Sometimes it seems that the border-line between fiction and reality is shrouded in a cloud of confusion. It is hardly possible to make a distinction between fiction and non-fiction when buried truths come up in a collection of short stories of tribal India particularly from the hard soil of poverty-striken Jharkhand. The controversial book, Adivasi will not Dance, by Hansda Sowvendra Sekhar, in its ten short stories, leads the reader towards the horizon of destitution and exclusion. Being a person from a non-literary background it might appear to be audacious to put a note on a modern literary work; yet the provocations one experiences while reading the work is irresistible.
There have been mountains of reports, recommendations and policy-prescriptions at the government and non-government levels for the upliftment of tribals or bringing them into the mainstream in the last seven decades of our independence. They are the most dispensable population in this country having the largest share among the evicted people as we pursued ‘development’ after independence. In terms of the human development ladder they are at the bottom rungs comparable to the level of sub- Saharan Africa. They are eight per cent of the Indian population, mostly living in the rural hinterland, isolated by geography, economics, culture and what not!

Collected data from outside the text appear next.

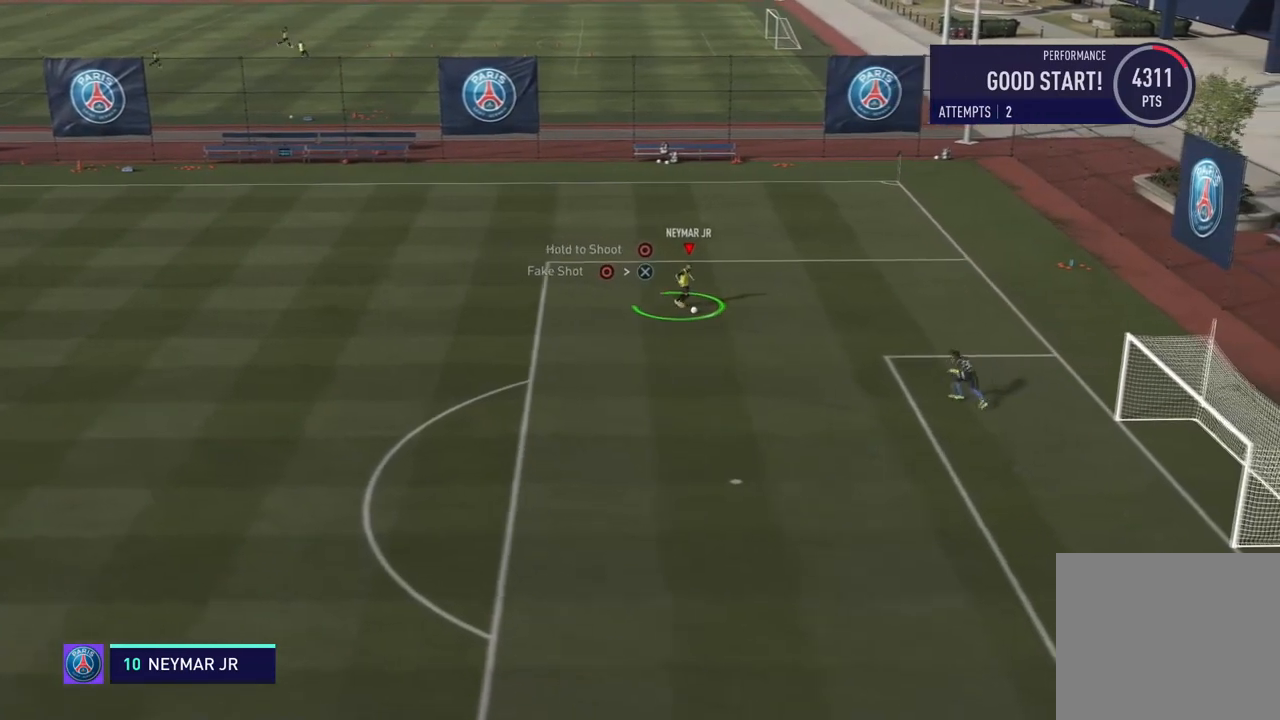
{"buttons": ["L2", "R2"], "left_stick": "down-left", "events": [[167, "CIRCLE", "down"], [183, "L1", "down"], [200, "CROSS", "down"], [284, "left_stick", "down-left"], [350, "CIRCLE", "up"], [350, "L2", "down"], [367, "L1", "up"], [434, "CROSS", "up"], [467, "R2", "down"]]}
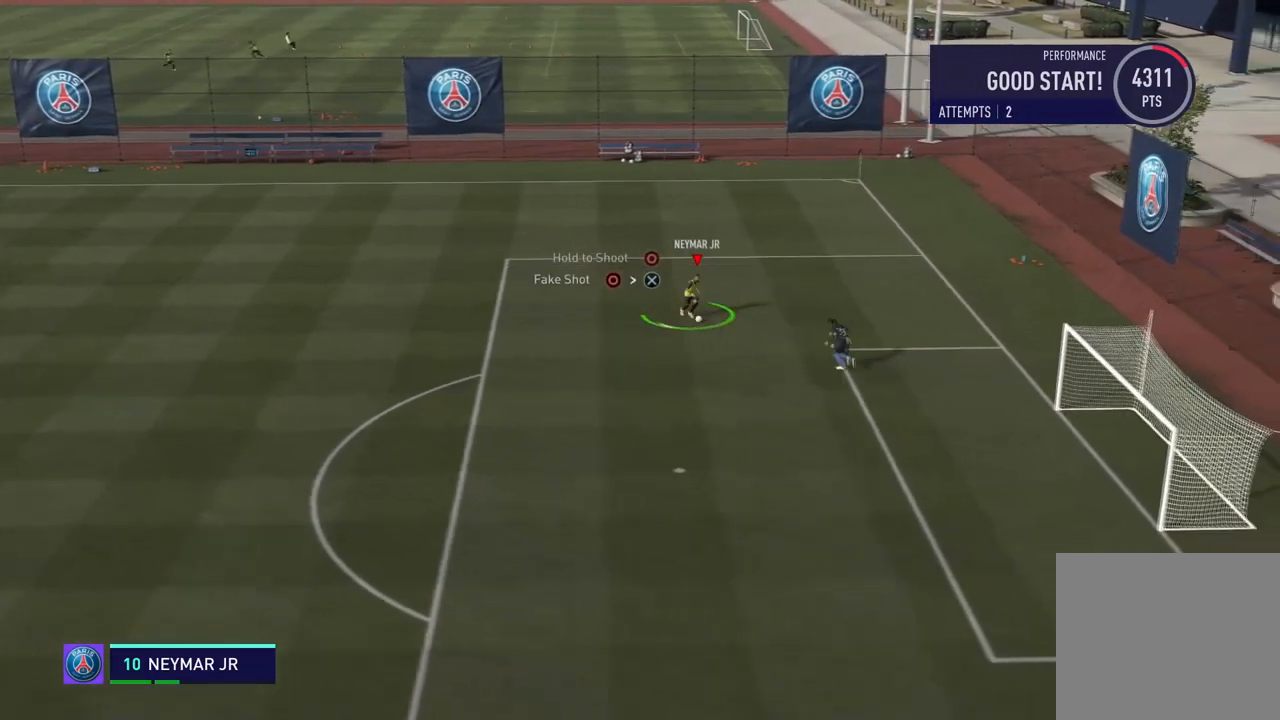
{"buttons": [], "left_stick": "down-left", "events": [[101, "L2", "up"], [101, "R2", "up"]]}
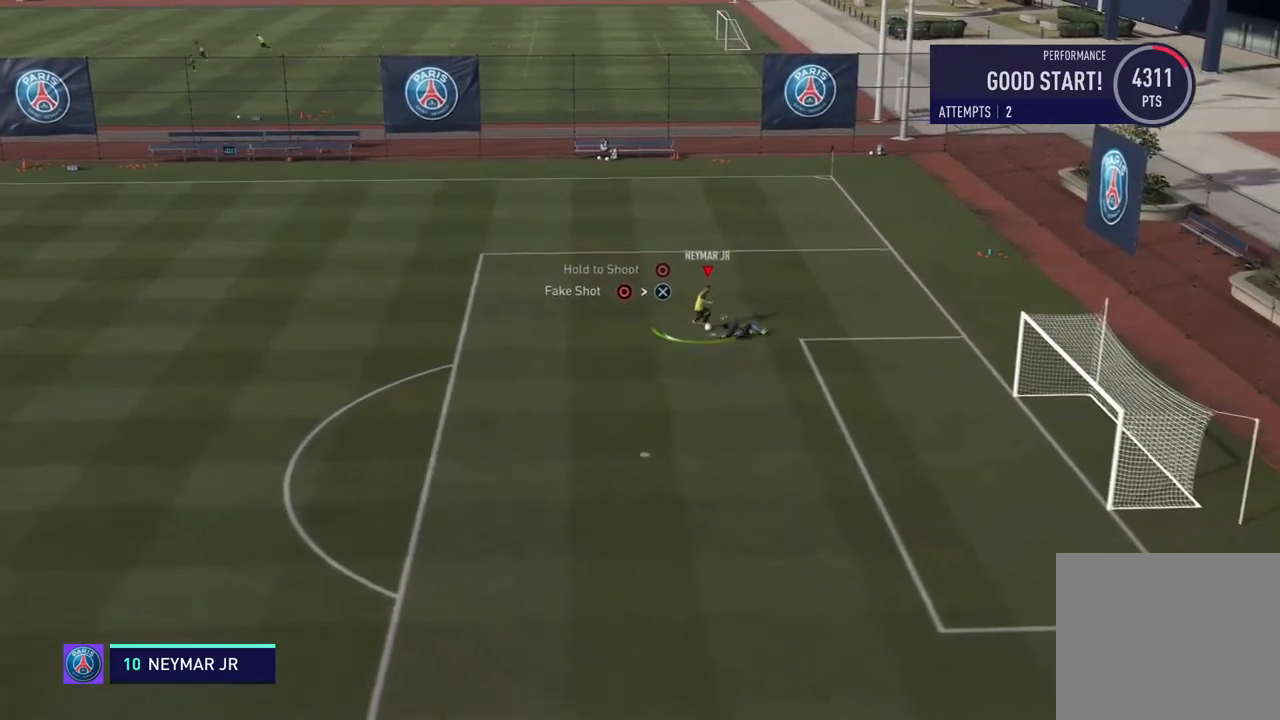
{"buttons": [], "left_stick": "center", "events": [[17, "R2", "down"], [300, "left_stick", "down"], [384, "R2", "up"], [450, "left_stick", "center"]]}
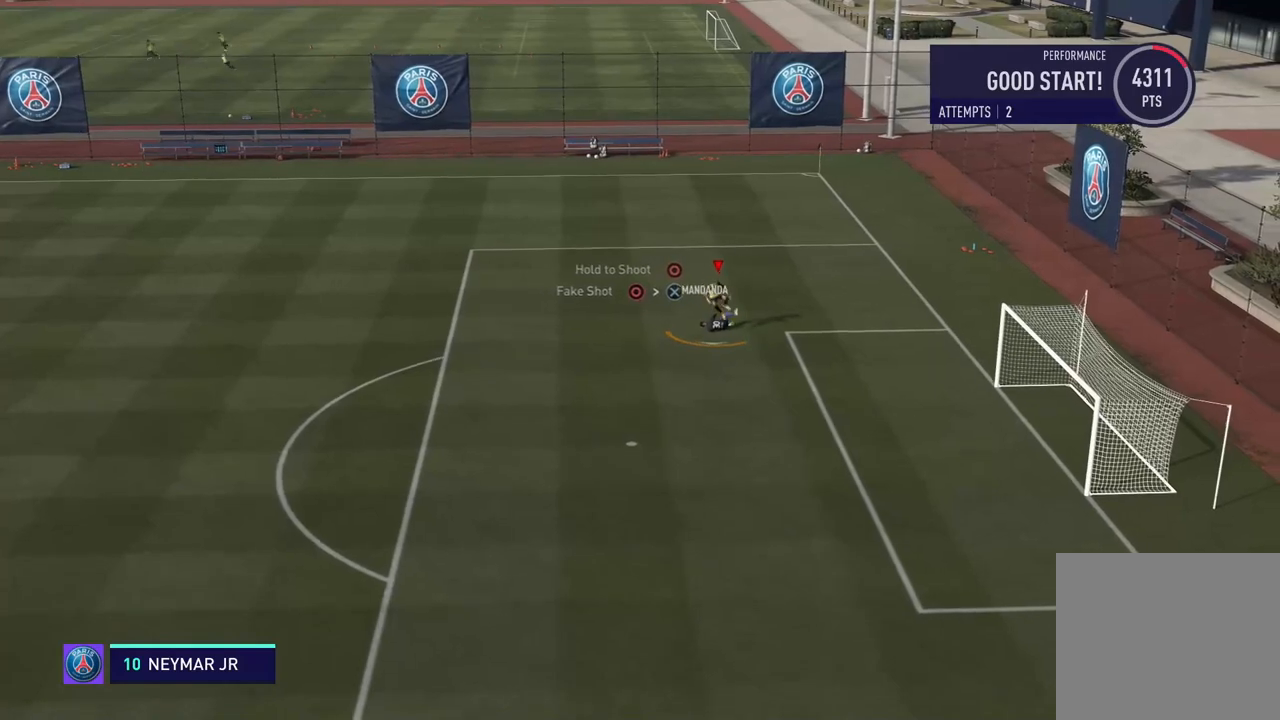
{"buttons": [], "left_stick": "center", "events": []}
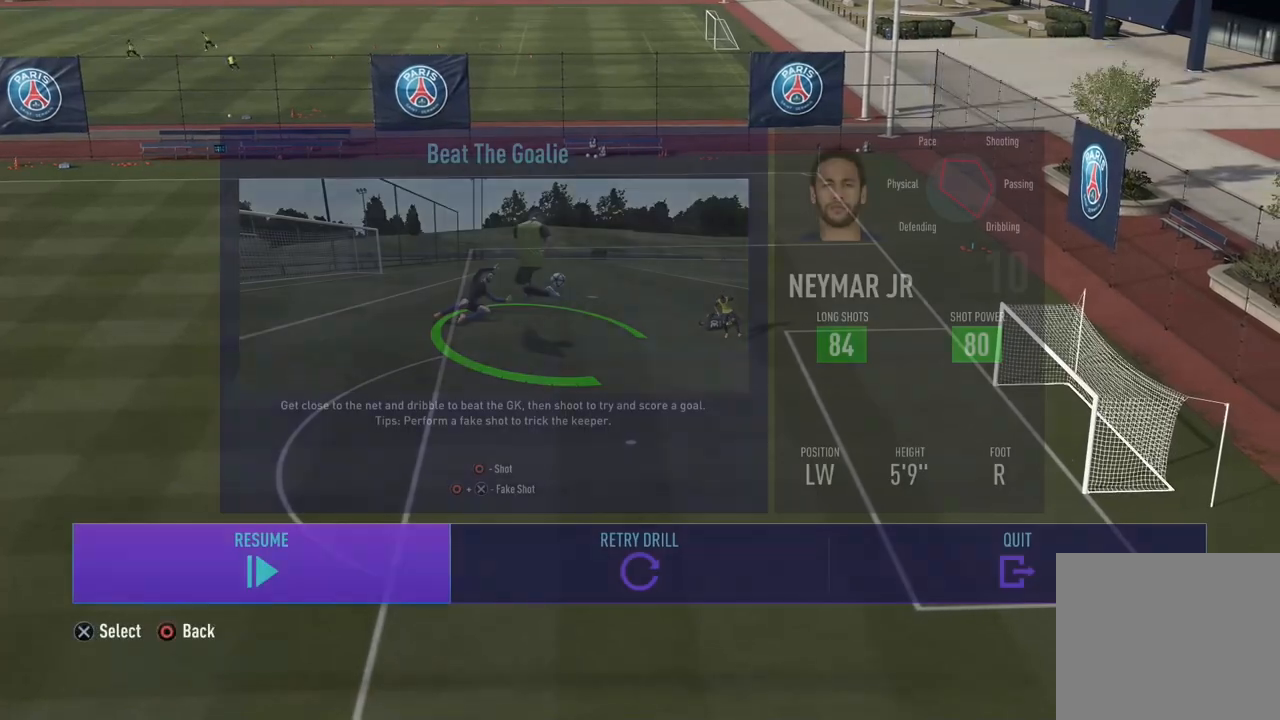
{"buttons": [], "left_stick": "center", "events": [[67, "left_stick", "right"], [267, "left_stick", "center"]]}
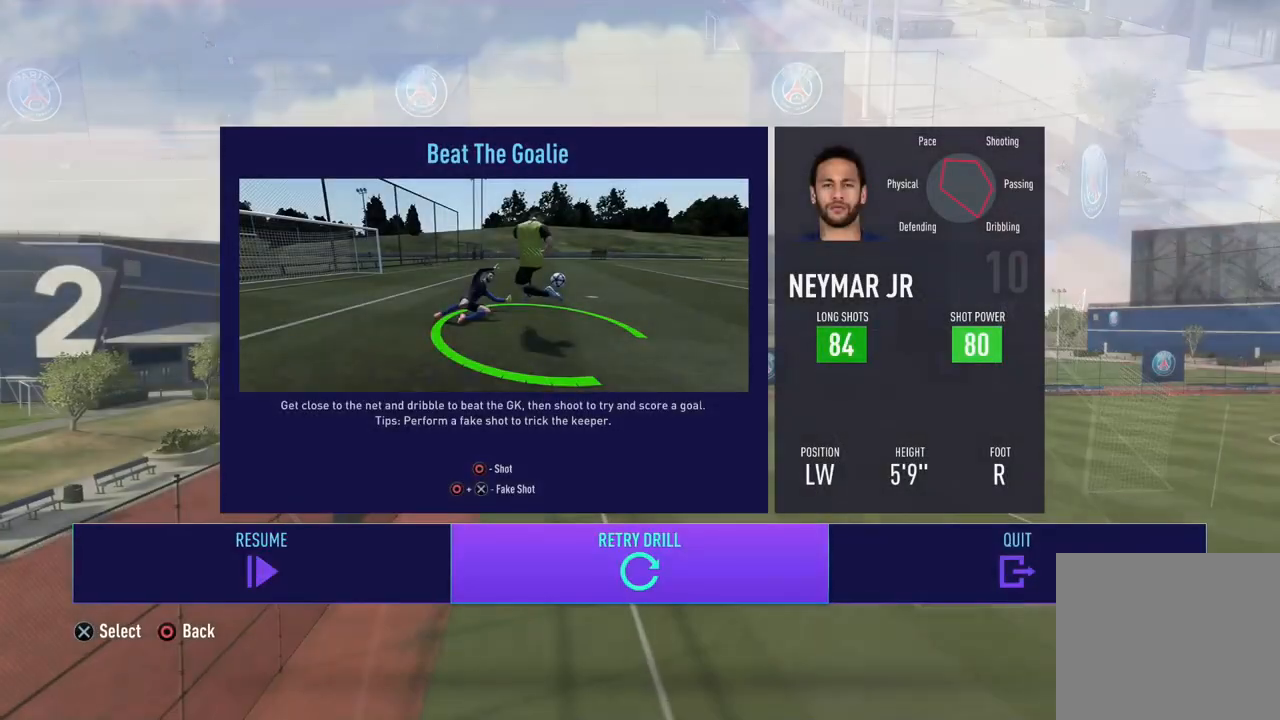
{"buttons": [], "left_stick": "center", "events": [[17, "CROSS", "down"], [184, "CROSS", "up"]]}
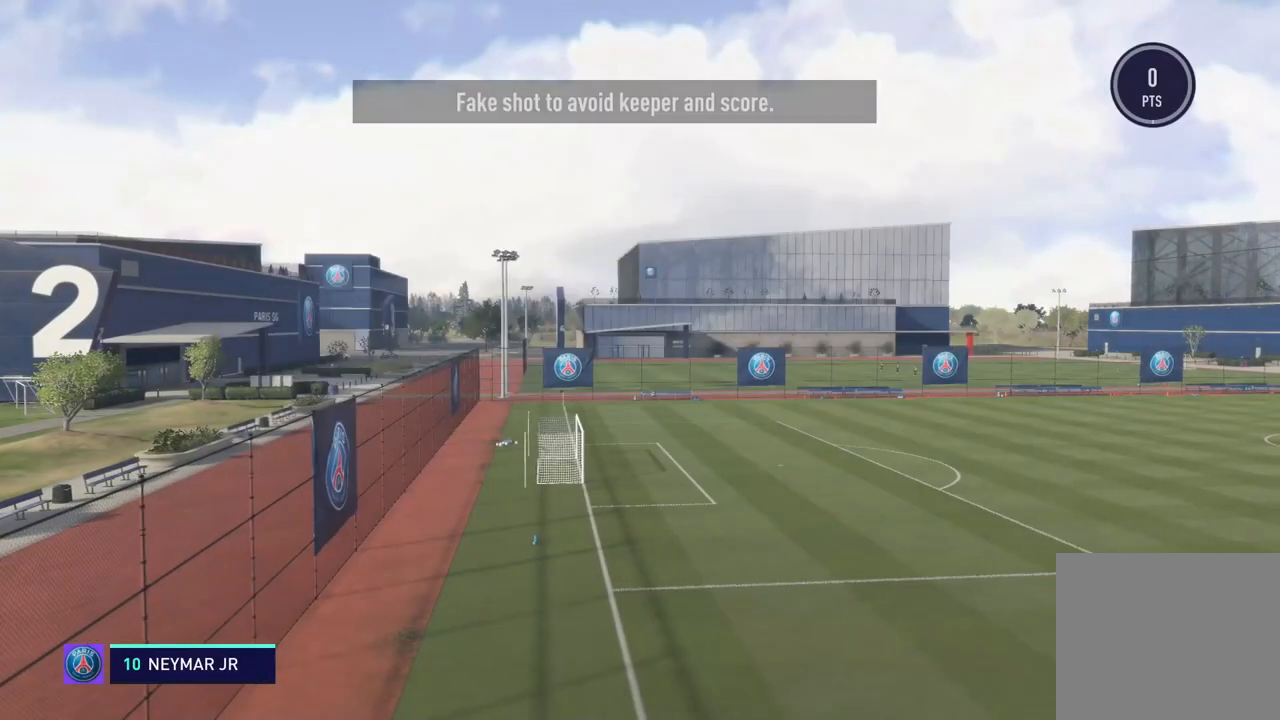
{"buttons": [], "left_stick": "down-right", "events": [[200, "left_stick", "down-right"]]}
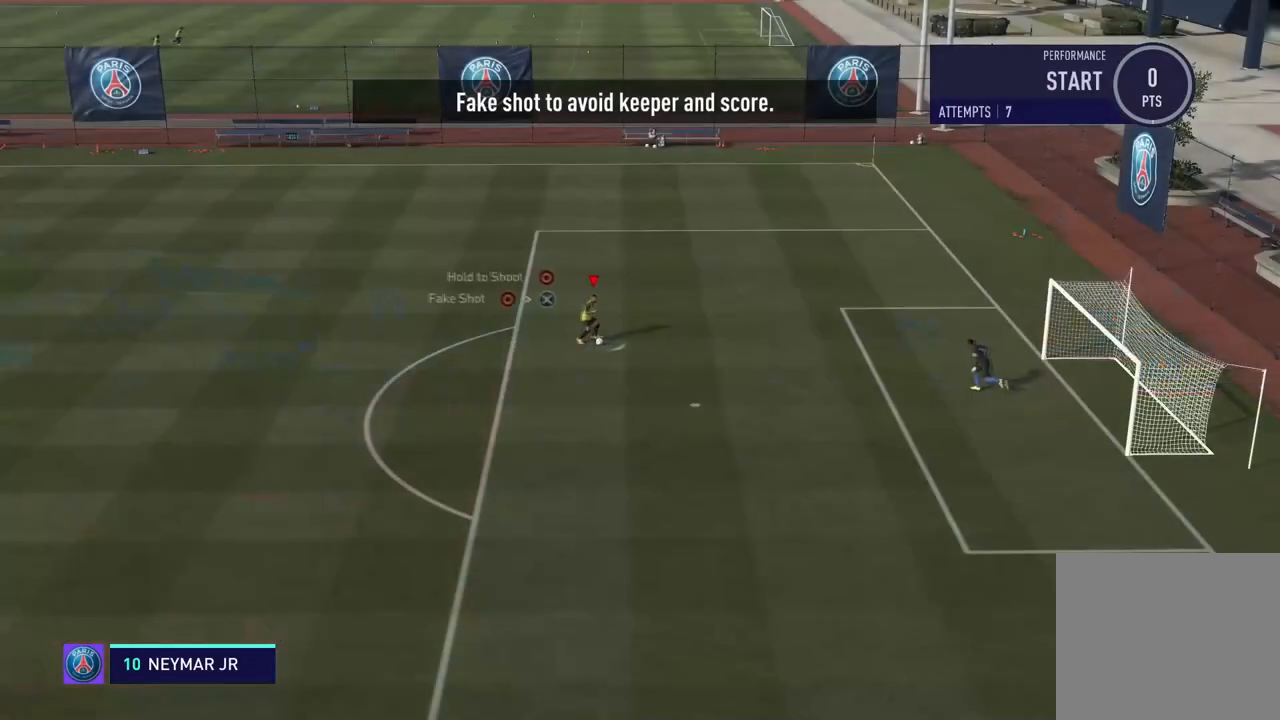
{"buttons": ["L2", "R2"], "left_stick": "down-left", "events": [[101, "CIRCLE", "down"], [117, "L1", "down"], [134, "CROSS", "down"], [151, "left_stick", "down"], [251, "CIRCLE", "up"], [351, "L1", "up"], [351, "L2", "down"], [351, "left_stick", "down-left"], [368, "CROSS", "up"], [418, "R2", "down"]]}
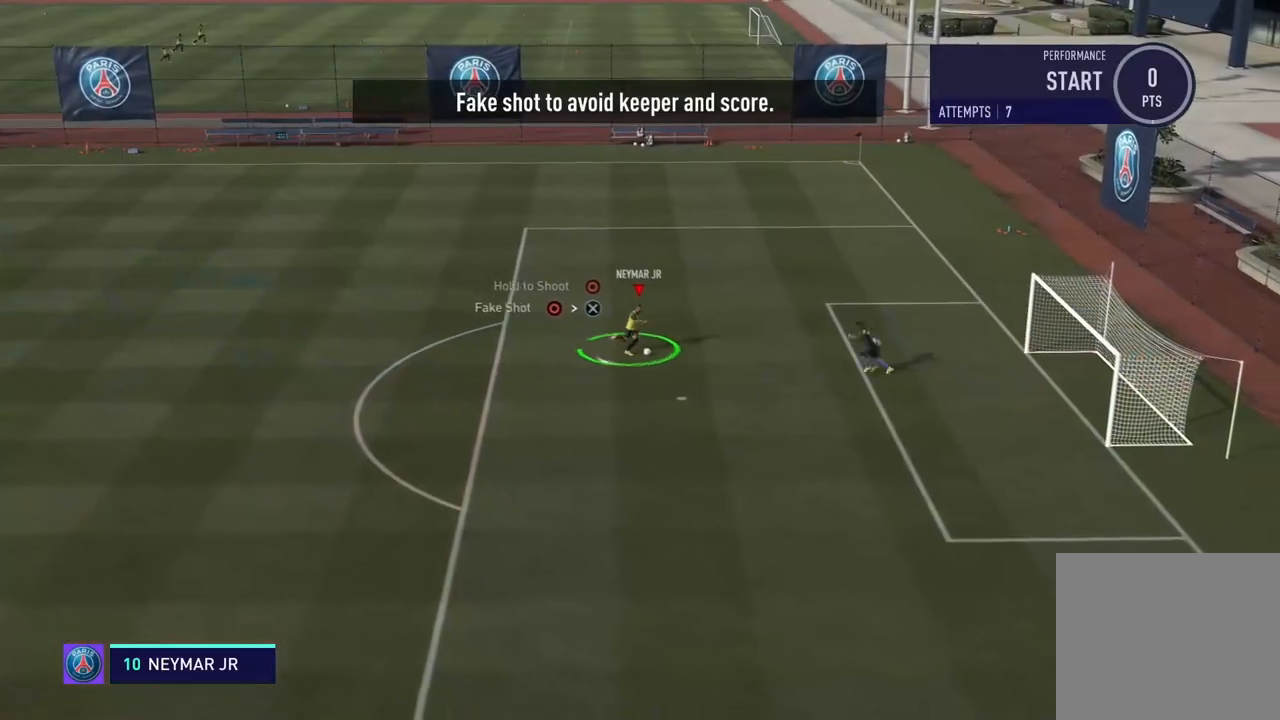
{"buttons": ["R2"], "left_stick": "down", "events": [[67, "R2", "up"], [117, "L2", "up"], [334, "left_stick", "down"], [434, "R2", "down"]]}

The book is a kind of monologue with little ray of hope to alter the scenario. It starts with an Adivasi family of four that originated from Jharkhand’s Ghatshila and was compelled to shift from Bhubaneswar to Vadodara since four years. Now living in a much more cleaner and organised town as the tenants of a South Indian origin landlord, they had to hide or sacrifice many things including their ethnicity, food habits of regular non-vegetarian items and later on the shells of egg when they secretly started to cook them in their kitchen. It would immediately drag the reader towards the incident of Akhlaq in Delhi on the suspicion of keeping beef in his refrigerator. The trauma of Panmuni-jhi, the central character of the story, in coping up with the new food habit prescribed by the larger society during the period of 2000-2004, is very much spread over from Gujarat to the heart of India. A dark shadow lurks between imagination and hard reality.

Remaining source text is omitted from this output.